ETL quality assurance often feels like a tightrope:
- Don’t get technical enough and specific enough with your “is this really right?” questions, and people will just nod along like, “you’re the expert, thanks for helping us” and not even realize you’re asking them a question, rather than musing aloud rhetorically.
- Ask a question in a way that gets an answer you need, but then have to backpedal and reassure people that they didn’t do anything wrong in their jobs. (Because a lot of the time, if you’re good at requirements analysis and coding, final QA does end up being a “garbage in, garbage out” issue.)
It often mystifies people who don’t do professional ETL, or don’t do professional data entry & reporting, that I don’t actually need their data to be “good” to get my code “good.”
I can trust that “good” will arrive later as long as the expectations vs. reality numbers for “bad” match each other.
Haven’t done 90% the work you’ve been meaning to do this week? Not judging; couldn’t care less! Except for being really pleased that “90%” is the number you gave me, since “90%” is the amount of expected data I’m not seeing in my feed, which means I wrote my feed correctly.
But if that’s not a concept you work in day-to-day like I do?

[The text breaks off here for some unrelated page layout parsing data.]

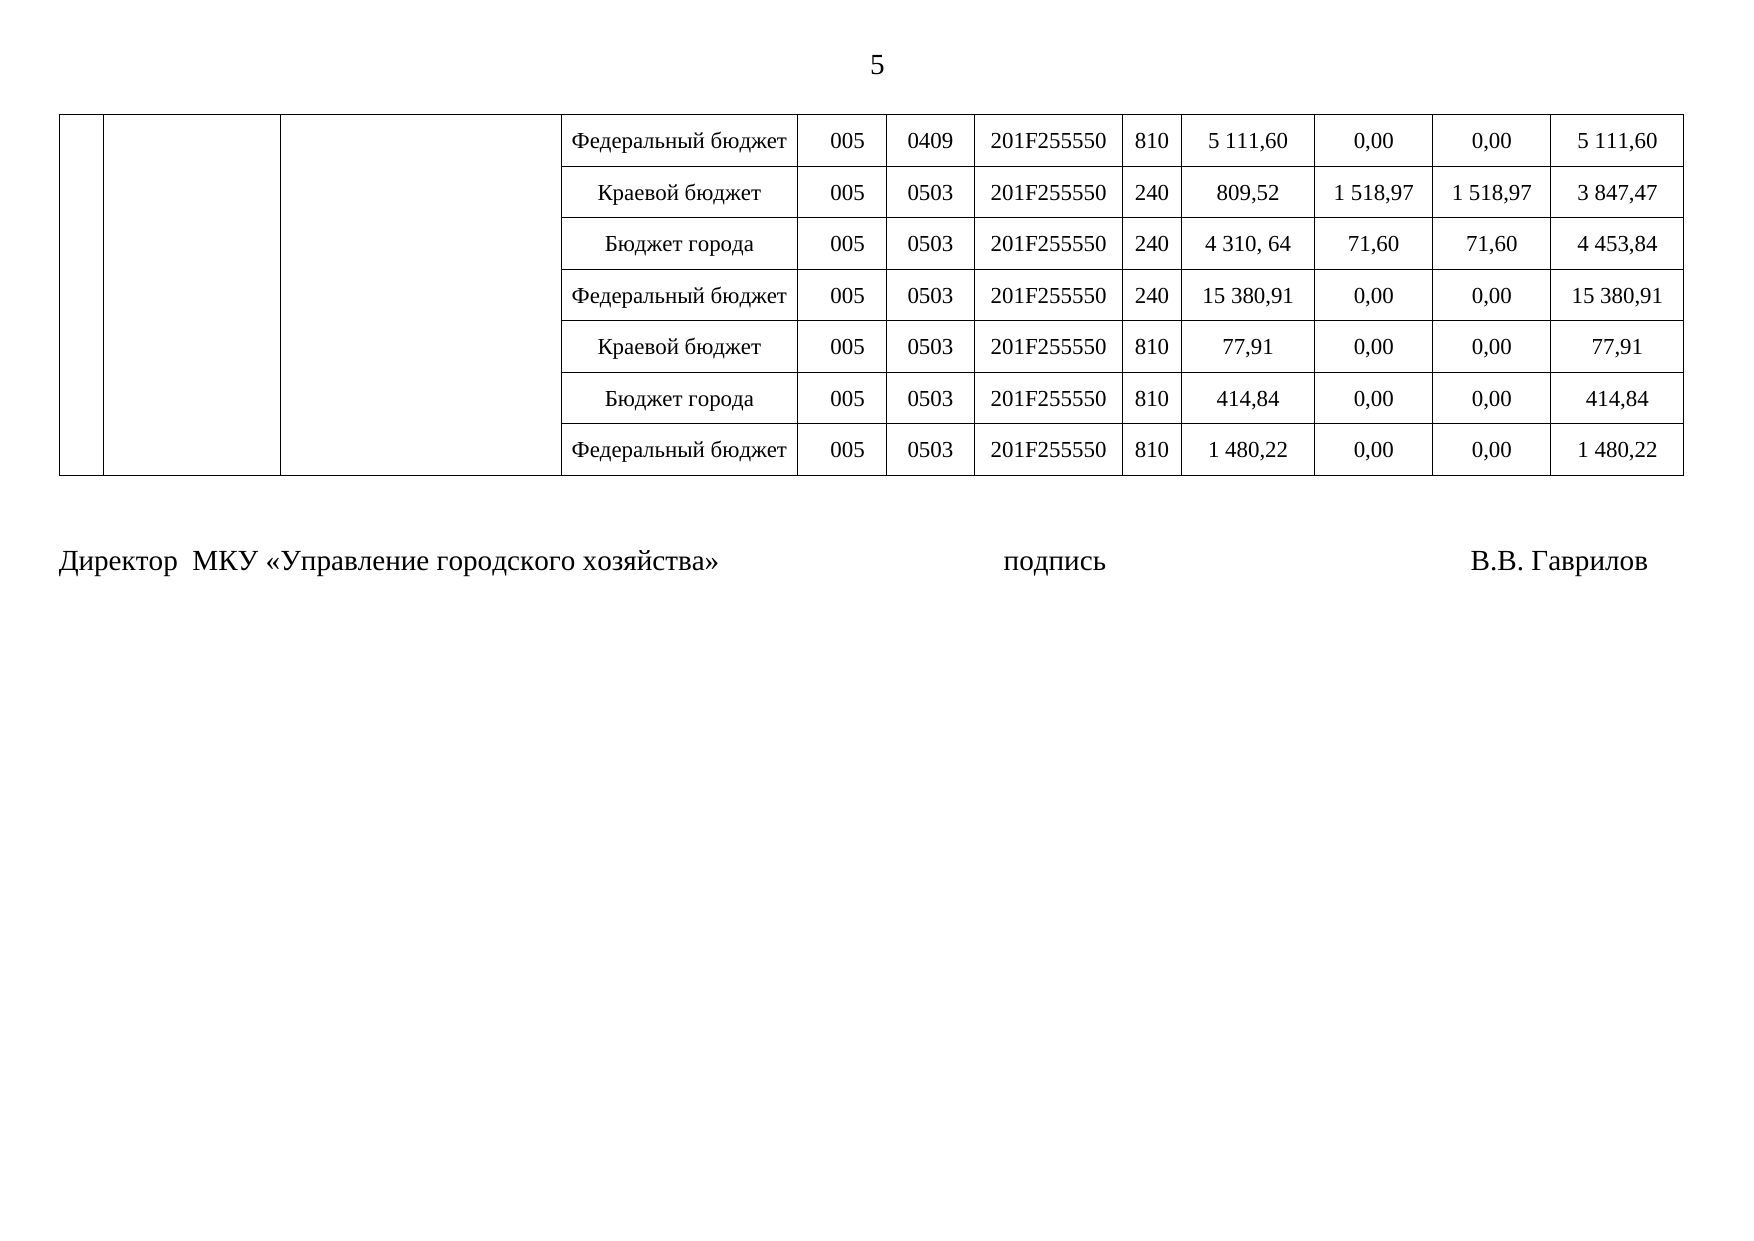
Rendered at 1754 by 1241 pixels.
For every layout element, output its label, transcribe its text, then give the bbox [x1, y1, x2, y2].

table_cell 4 453,84 [1551, 218, 1683, 269]
table_cell 5 111,60 [1182, 115, 1314, 166]
table_cell 201F255550 [975, 321, 1122, 372]
table_cell 1 518,97 [1315, 167, 1432, 217]
table_cell 201F255550 [975, 218, 1122, 269]
table_cell 0503 [887, 321, 974, 372]
table_cell 71,60 [1433, 218, 1550, 269]
table_cell Краевой бюджет [562, 321, 797, 372]
table_cell 0503 [887, 373, 974, 423]
table_cell 005 [798, 167, 886, 217]
table_cell 3 847,47 [1551, 167, 1683, 217]
table_cell 005 [798, 270, 886, 320]
table_cell 005 [798, 218, 886, 269]
table_cell 201F255550 [975, 424, 1122, 474]
table_cell 005 [798, 424, 886, 474]
table_cell 005 [798, 321, 886, 372]
table_cell 77,91 [1182, 321, 1314, 372]
table_cell 201F255550 [975, 270, 1122, 320]
table_cell 0,00 [1433, 373, 1550, 423]
table_cell Федеральный бюджет [562, 115, 797, 166]
table_cell 1 480,22 [1182, 424, 1314, 474]
table_cell 201F255550 [975, 373, 1122, 423]
table_cell 810 [1123, 115, 1181, 166]
table_cell Федеральный бюджет [562, 270, 797, 320]
table_cell 1 518,97 [1433, 167, 1550, 217]
table_cell 240 [1123, 270, 1181, 320]
table_cell 0503 [887, 167, 974, 217]
table_cell 240 [1123, 167, 1181, 217]
table_cell Бюджет города [562, 218, 797, 269]
table_cell Бюджет города [562, 373, 797, 423]
table_cell 0503 [887, 218, 974, 269]
table_cell Федеральный бюджет [562, 424, 797, 474]
table_cell 0,00 [1315, 270, 1432, 320]
table_cell 201F255550 [975, 115, 1122, 166]
table_cell 240 [1123, 218, 1181, 269]
table_cell 0,00 [1315, 321, 1432, 372]
table_cell 77,91 [1551, 321, 1683, 372]
table_cell 810 [1123, 321, 1181, 372]
table_cell 15 380,91 [1182, 270, 1314, 320]
table_cell 15 380,91 [1551, 270, 1683, 320]
table_cell 71,60 [1315, 218, 1432, 269]
table_cell 0,00 [1433, 424, 1550, 474]
text Директор МКУ «Управление городского хозяйства» подпись В.В. Гаврилов [15, 543, 1713, 576]
table_cell 201F255550 [975, 167, 1122, 217]
table_cell 0,00 [1433, 270, 1550, 320]
table_cell Краевой бюджет [562, 167, 797, 217]
table_cell 0,00 [1433, 115, 1550, 166]
table_cell 4 310, 64 [1182, 218, 1314, 269]
table_cell 809,52 [1182, 167, 1314, 217]
table_cell 5 111,60 [1551, 115, 1683, 166]
table_cell 0,00 [1315, 373, 1432, 423]
table_cell 810 [1123, 424, 1181, 474]
table_cell 005 [798, 373, 886, 423]
table_cell 810 [1123, 373, 1181, 423]
table_cell 0503 [887, 270, 974, 320]
table_cell 0409 [887, 115, 974, 166]
table_cell 0,00 [1433, 321, 1550, 372]
table_cell 414,84 [1182, 373, 1314, 423]
table_cell 1 480,22 [1551, 424, 1683, 474]
table_cell 0503 [887, 424, 974, 474]
table_cell 005 [798, 115, 886, 166]
table_cell 0,00 [1315, 115, 1432, 166]
table_cell 0,00 [1315, 424, 1432, 474]
table_cell 414,84 [1551, 373, 1683, 423]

That concept sounds like nonsense.
It sounds like I’m passively-aggressively nagging you about your backlog of work.
Which I always feel terrible about.
Takeaways
- Be ready for a lot of tough communication across different areas of expertise (yay, practicing soft skills!). Imagine yourself in their shoes (a big reason people who learned tech mid-career are awesome – they literally can relate to more than one “blind men and the elephant” position at a time) and communicate appropriately.
- Be ready to write a lot of “proofreading queries” on the fly that help you be able to send people numbers they can relate to like “30 out of 61” and maybe even a supporting list of IDs behind those numbers, even if those queries have nothing at all to do with the queries in your ETL automation. Recognizeable numbers (“31! That’s exactly how many people I haven’t done data entry on yet!”) and data-points they can look up individually “(I looked up the first the IDs in your list, and now I see what’s going on – those are people we’re all waiting on to sign a form)” can give business users a lot of “aha!” moments when they’d otherwise feel like you’re speaking Greek to them. This morning’s query literally looked like this:
select count(distinct id_key)
from table_xyz
where id_key in ('id_1', 'id_2', 'id_3', '...') -- the IDs from ERP-table-top-secret that didn't load
I got that list itself from a flat-file out of the data-load, so there was a good bit of Python & Pandas to generate the ('id_1', 'id_2', 'id_3', '...')
string, too, since it’s way faster to process data in plaintext files with Python than with SQL.
In other words, follow the “don’t make me think” principle. YOU, the data expert, are the person who have the power to slice & dice data, not them … so when you ask your question, pre-query some supporting details to go with your question.
For a real-world analogy, don’t ask your roommate, “my water bottle is missing, can you help me find it?” Ask: “my water bottle is missing and I last saw it at home after we got back from the park 3 days ago, and we haven’t gone anywhere since so it’s probably in the house or the car; can you help me find it?”